Using the world’s largest pharmacovigilance database, Eugene B. Cone, MD, a fellow in the Division of Urology at Brigham and Women’s Hospital, Quoc-Dien Trinh, MD, director of Ambulatory Clinical Operations for the division and co-director of the Prostate Cancer Center at Dana-Farber Brigham Cancer Center, and colleagues determined the risk of cardiac adverse events is increased substantially with abiraterone and not at all with enzalutamide. They detail their findings in EClinicalMedicine.


The researchers consulted VigiBase, where since 1967 the World Health Organization has collected more than 20 million safety reports of suspected adverse drug reactions (ADRs) from more than 130 countries. The reports come from clinicians, patients, pharmaceutical companies, and other sources.

The team identified all cardiovascular ADRs captured by VigiBase at any time for patients taking standard doses of:

  • A GnRH agonist (leuprolide, goserelin, triptorelin or histrelin) but not abiraterone or enzalutamide
  • Abiraterone but not enzalutamide
  • Enzalutamide but not abiraterone

Patients taking abiraterone or enzalutamide were assumed to be taking a GnRH agonist or antagonist concomitantly.

The researchers conducted a disproportionality analysis. If the proportion of individuals taking one of the androgen deprivation drugs who reported a specific cardiac ADR was significantly higher than the proportion taking any other drug in the database who experienced the same ADR, the disproportionality signal suggested an association between drug and ADR.

Frequency of Events

2,433 cardiac ADRs were associated with the androgen deprivation therapies studied. The most frequent were myocardial infarction (MI) (n=696) and heart failure (HF) (n=555), and these were also the most frequently fatal ADRs, with death noted in 28% and 26% of reports, respectively.

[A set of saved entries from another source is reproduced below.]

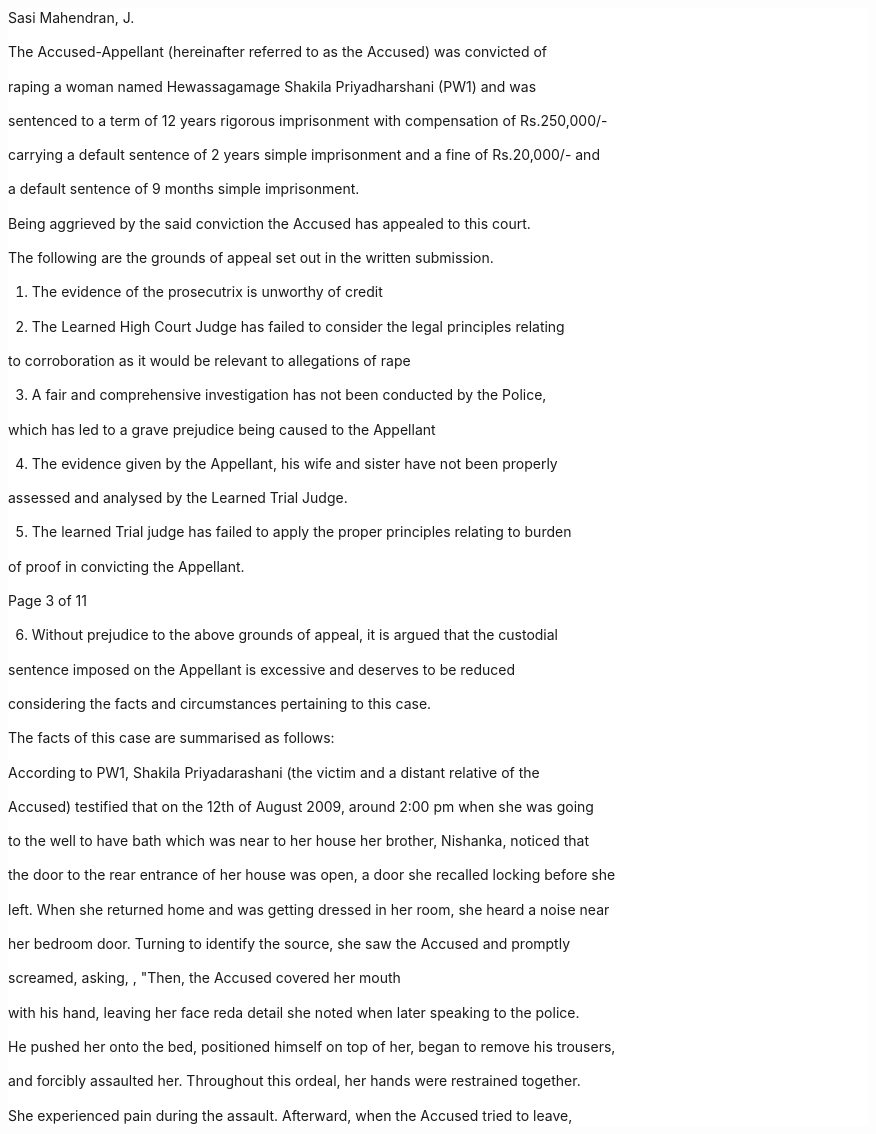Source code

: Sasi Mahendran, J.

The Accused-Appellant (hereinafter referred to as the Accused) was convicted of

raping a woman named Hewassagamage Shakila Priyadharshani (PW1) and was

sentenced to a term of 12 years rigorous imprisonment with compensation of Rs.250,000/-

carrying a default sentence of 2 years simple imprisonment and a fine of Rs.20,000/- and

a default sentence of 9 months simple imprisonment.

Being aggrieved by the said conviction the Accused has appealed to this court.

The following are the grounds of appeal set out in the written submission.

1. The evidence of the prosecutrix is unworthy of credit

2. The Learned High Court Judge has failed to consider the legal principles relating

to corroboration as it would be relevant to allegations of rape

3. A fair and comprehensive investigation has not been conducted by the Police,

which has led to a grave prejudice being caused to the Appellant

4. The evidence given by the Appellant, his wife and sister have not been properly

assessed and analysed by the Learned Trial Judge.

5. The learned Trial judge has failed to apply the proper principles relating to burden

of proof in convicting the Appellant.

Page 3 of 11

6. Without prejudice to the above grounds of appeal, it is argued that the custodial

sentence imposed on the Appellant is excessive and deserves to be reduced

considering the facts and circumstances pertaining to this case.

The facts of this case are summarised as follows:

According to PW1, Shakila Priyadarashani (the victim and a distant relative of the

Accused) testified that on the 12th of August 2009, around 2:00 pm when she was going

to the well to have bath which was near to her house her brother, Nishanka, noticed that

the door to the rear entrance of her house was open, a door she recalled locking before she

left. When she returned home and was getting dressed in her room, she heard a noise near

her bedroom door. Turning to identify the source, she saw the Accused and promptly

screamed, asking, , "Then, the Accused covered her mouth

with his hand, leaving her face reda detail she noted when later speaking to the police.

He pushed her onto the bed, positioned himself on top of her, began to remove his trousers,

and forcibly assaulted her. Throughout this ordeal, her hands were restrained together.

She experienced pain during the assault. Afterward, when the Accused tried to leave,
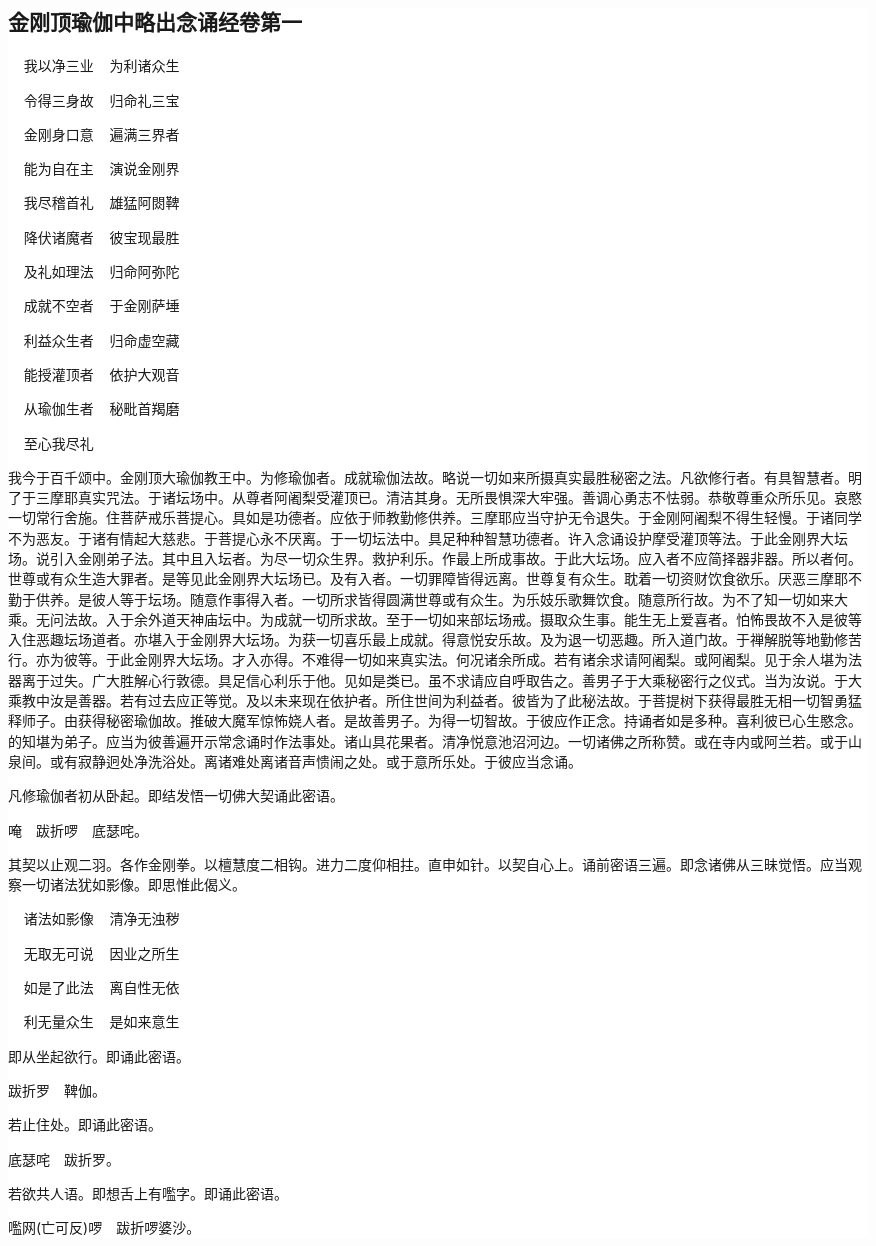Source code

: ## 金刚顶瑜伽中略出念诵经卷第一

&nbsp;&nbsp;&nbsp;&nbsp;我以净三业&nbsp;&nbsp;&nbsp;&nbsp;为利诸众生

&nbsp;&nbsp;&nbsp;&nbsp;令得三身故&nbsp;&nbsp;&nbsp;&nbsp;归命礼三宝

&nbsp;&nbsp;&nbsp;&nbsp;金刚身口意&nbsp;&nbsp;&nbsp;&nbsp;遍满三界者

&nbsp;&nbsp;&nbsp;&nbsp;能为自在主&nbsp;&nbsp;&nbsp;&nbsp;演说金刚界

&nbsp;&nbsp;&nbsp;&nbsp;我尽稽首礼&nbsp;&nbsp;&nbsp;&nbsp;雄猛阿閦鞞

&nbsp;&nbsp;&nbsp;&nbsp;降伏诸魔者&nbsp;&nbsp;&nbsp;&nbsp;彼宝现最胜

&nbsp;&nbsp;&nbsp;&nbsp;及礼如理法&nbsp;&nbsp;&nbsp;&nbsp;归命阿弥陀

&nbsp;&nbsp;&nbsp;&nbsp;成就不空者&nbsp;&nbsp;&nbsp;&nbsp;于金刚萨埵

&nbsp;&nbsp;&nbsp;&nbsp;利益众生者&nbsp;&nbsp;&nbsp;&nbsp;归命虚空藏

&nbsp;&nbsp;&nbsp;&nbsp;能授灌顶者&nbsp;&nbsp;&nbsp;&nbsp;依护大观音

&nbsp;&nbsp;&nbsp;&nbsp;从瑜伽生者&nbsp;&nbsp;&nbsp;&nbsp;秘毗首羯磨

&nbsp;&nbsp;&nbsp;&nbsp;至心我尽礼

我今于百千颂中。金刚顶大瑜伽教王中。为修瑜伽者。成就瑜伽法故。略说一切如来所摄真实最胜秘密之法。凡欲修行者。有具智慧者。明了于三摩耶真实咒法。于诸坛场中。从尊者阿阇梨受灌顶已。清洁其身。无所畏惧深大牢强。善调心勇志不怯弱。恭敬尊重众所乐见。哀愍一切常行舍施。住菩萨戒乐菩提心。具如是功德者。应依于师教勤修供养。三摩耶应当守护无令退失。于金刚阿阇梨不得生轻慢。于诸同学不为恶友。于诸有情起大慈悲。于菩提心永不厌离。于一切坛法中。具足种种智慧功德者。许入念诵设护摩受灌顶等法。于此金刚界大坛场。说引入金刚弟子法。其中且入坛者。为尽一切众生界。救护利乐。作最上所成事故。于此大坛场。应入者不应简择器非器。所以者何。世尊或有众生造大罪者。是等见此金刚界大坛场已。及有入者。一切罪障皆得远离。世尊复有众生。耽着一切资财饮食欲乐。厌恶三摩耶不勤于供养。是彼人等于坛场。随意作事得入者。一切所求皆得圆满世尊或有众生。为乐妓乐歌舞饮食。随意所行故。为不了知一切如来大乘。无问法故。入于余外道天神庙坛中。为成就一切所求故。至于一切如来部坛场戒。摄取众生事。能生无上爱喜者。怕怖畏故不入是彼等入住恶趣坛场道者。亦堪入于金刚界大坛场。为获一切喜乐最上成就。得意悦安乐故。及为退一切恶趣。所入道门故。于禅解脱等地勤修苦行。亦为彼等。于此金刚界大坛场。才入亦得。不难得一切如来真实法。何况诸余所成。若有诸余求请阿阇梨。或阿阇梨。见于余人堪为法器离于过失。广大胜解心行敦德。具足信心利乐于他。见如是类已。虽不求请应自呼取告之。善男子于大乘秘密行之仪式。当为汝说。于大乘教中汝是善器。若有过去应正等觉。及以未来现在依护者。所住世间为利益者。彼皆为了此秘法故。于菩提树下获得最胜无相一切智勇猛释师子。由获得秘密瑜伽故。推破大魔军惊怖娆人者。是故善男子。为得一切智故。于彼应作正念。持诵者如是多种。喜利彼已心生愍念。的知堪为弟子。应当为彼善遍开示常念诵时作法事处。诸山具花果者。清净悦意池沼河边。一切诸佛之所称赞。或在寺内或阿兰若。或于山泉间。或有寂静迥处净洗浴处。离诸难处离诸音声愦闹之处。或于意所乐处。于彼应当念诵。

凡修瑜伽者初从卧起。即结发悟一切佛大契诵此密语。

唵　跋折啰　底瑟咤。

其契以止观二羽。各作金刚拳。以檀慧度二相钩。进力二度仰相拄。直申如针。以契自心上。诵前密语三遍。即念诸佛从三昧觉悟。应当观察一切诸法犹如影像。即思惟此偈义。

&nbsp;&nbsp;&nbsp;&nbsp;诸法如影像&nbsp;&nbsp;&nbsp;&nbsp;清净无浊秽

&nbsp;&nbsp;&nbsp;&nbsp;无取无可说&nbsp;&nbsp;&nbsp;&nbsp;因业之所生

&nbsp;&nbsp;&nbsp;&nbsp;如是了此法&nbsp;&nbsp;&nbsp;&nbsp;离自性无依

&nbsp;&nbsp;&nbsp;&nbsp;利无量众生&nbsp;&nbsp;&nbsp;&nbsp;是如来意生


即从坐起欲行。即诵此密语。

跋折罗　鞞伽。

若止住处。即诵此密语。

底瑟咤　跋折罗。

若欲共人语。即想舌上有嚂字。即诵此密语。

嚂网(亡可反)啰　跋折啰婆沙。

Most ADRs were reported outside a clinical trial (77%), highlighting the real-world value of this study.

Risk With Each Drug

The researchers present the results of the disproportionality analysis using reporting odds ratios (ROR). These have larger confidence intervals than relative risk ratios but are functionally equivalent.

The significant associations were:

GnRH agonists

  • Any cardiac event—ROR, 1.59
  • HF—ROR, 2.06
  • MI—ROR, 1.80


  • Any cardiac event—ROR, 1.21
  • HF—ROR, 3.02
  • MI—ROR, 1.35
  • Arrhythmia—ROR, 2.04

Enzalutamide—not associated with increased odds of cardiac ADRs overall or with any subtype.

Time to Onset

Most cardiac ADRs occurred at least six months after initiation of therapy, and ≥10% occurred more than two years later. The mean time to onset was more than one year for MI (438 days) and almost as long for HF (353 days).

Guidance for Prescribers

The results for enzalutamide are somewhat unexpected since grade 3 or higher cardiac ADRs have been reported in some clinical trials. Prior studies have shown tissue levels of androgen can rise when enzalutamide is combined with a GnRH agonist, and it’s possible these higher levels are somehow cardioprotective.

These findings preliminarily suggest enzalutamide is better suited than abiraterone for patients with prostate cancer who have significant cardiac comorbidities. At a minimum, they should be discussed when educating patients about the cardiac risks of both traditional and newer forms of androgen deprivation therapy.